At Ocean Avenue, they left the sidewalk and cut into the park, walking along a narrow path through a grove of trees. Up ahead, a two-way bike lane snaked through the trees and grassy patches—people out jogging, cyclists zipping by, fast walkers moving their hips like they on a dance floor. AnnMarie stood at the curb, waiting for a break in the flow and Star reached up and took her hand. They stood for a moment longer, then darted through the foot traffic to the other side.

They wandered down another path, pausing at a bridge to watch the ducks gliding on the pond below. The sun beat down and she felt her neck damp with sweat. She squinted in the brightness. Up ahead she could see the path split off in two directions. Dang, she thought, which way do I go. Off to the side, some Rastas was playing soccer, their dreads flipping as they dodged and darted, kicking the ball up and down the field. She felt Star’s hand moist in hers and glanced at her.
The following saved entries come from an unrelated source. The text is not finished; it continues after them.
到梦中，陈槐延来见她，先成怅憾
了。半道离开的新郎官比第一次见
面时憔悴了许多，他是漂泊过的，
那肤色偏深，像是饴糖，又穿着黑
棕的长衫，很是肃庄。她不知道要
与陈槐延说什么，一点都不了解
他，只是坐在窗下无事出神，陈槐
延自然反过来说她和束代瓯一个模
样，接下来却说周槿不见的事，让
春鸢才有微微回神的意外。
That girl still chewing on the apple, eating the seeds and all. AnnMarie felt a breeze brush past, saw the leaves swaying against a cloudless sky. Who the fuck cares, she thought. It’s a beautiful day.
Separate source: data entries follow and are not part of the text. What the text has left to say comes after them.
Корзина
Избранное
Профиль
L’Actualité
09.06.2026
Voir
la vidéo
So they made the ascent up the grassy hill, cut across the path running parallel to the baseball fields and dugouts and some black dudes playing cricket, Star trailing behind as AnnMarie moved them through the field of green and up another hill, and as they rose to the top, she saw it.

The horse was mad tall, with a shiny black coat, its mane braided, two dozen narrow braids laying flat against its flank. And
on its back sat a girl, maybe nine, ten years old, holding the reins with both hands—the girl and the horse inside the corral made of narrow slats of wood.
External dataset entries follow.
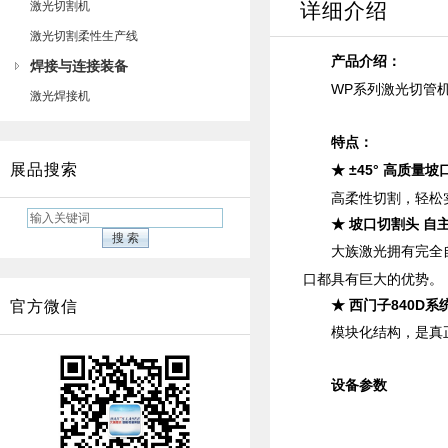
激光切割机
详细介绍
激光切割柔性生产线
产品介绍：
焊接与连接装备
WP系列激光切管机
激光焊接机
特点：
展品搜索
★ ±45° 高质量
高柔性切割，轻松
★ 坡口切割头 自
大族激光拥有完全
口都具有巨大的优势。
★ 西门子840D
官方微信
模块化结构，是真
设备参数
AnnMarie said, Star look, look at that. Star’s eyes went wide as the girl snapped the reins and the horse began to trot, the girl’s behind bouncing up outta the saddle. She looked scared but she was doing it, leading the horse around the oval path, jumping over a log set across the dirt.

AnnMarie scooped Star up into her arms, carried her the rest of the way to the fence. She could see the riding teacher now, must be the teacher—calling out words AnnMarie ain’t never heard before,
post … posting … she’s above the bit, bring her down, down, go to cant
 … Her hair long and gray, wearing the pants that poof out at the sides and tall black boots. The horse and girl coming around in a trot, round and round the path, inside the fence.

AnnMarie set Star on the top rail as the riding girl came toward them and Star reached out her hand, holding up the apple, she said, Apple? but the riding girl didn’t seem to notice, her eyes straight ahead, and AnnMarie’s heart kinda shrunk up right then. What the hell she thinking, bringing Star all the way out here.

This ain’t no petting zoo. Lucinda’d been right. She had forms to fill but she’d froze. It came at her sharp and sudden, a stab of panic, wondering why she’d done it. Moved in with Lu. Trying to make it on her own, living outside her mother’s house. The horse was trotting fast now, braids bouncing, then it began to gallop, the girl’s face fixed in concentration, body crouched, her boot toes wedged tight in the stirrups.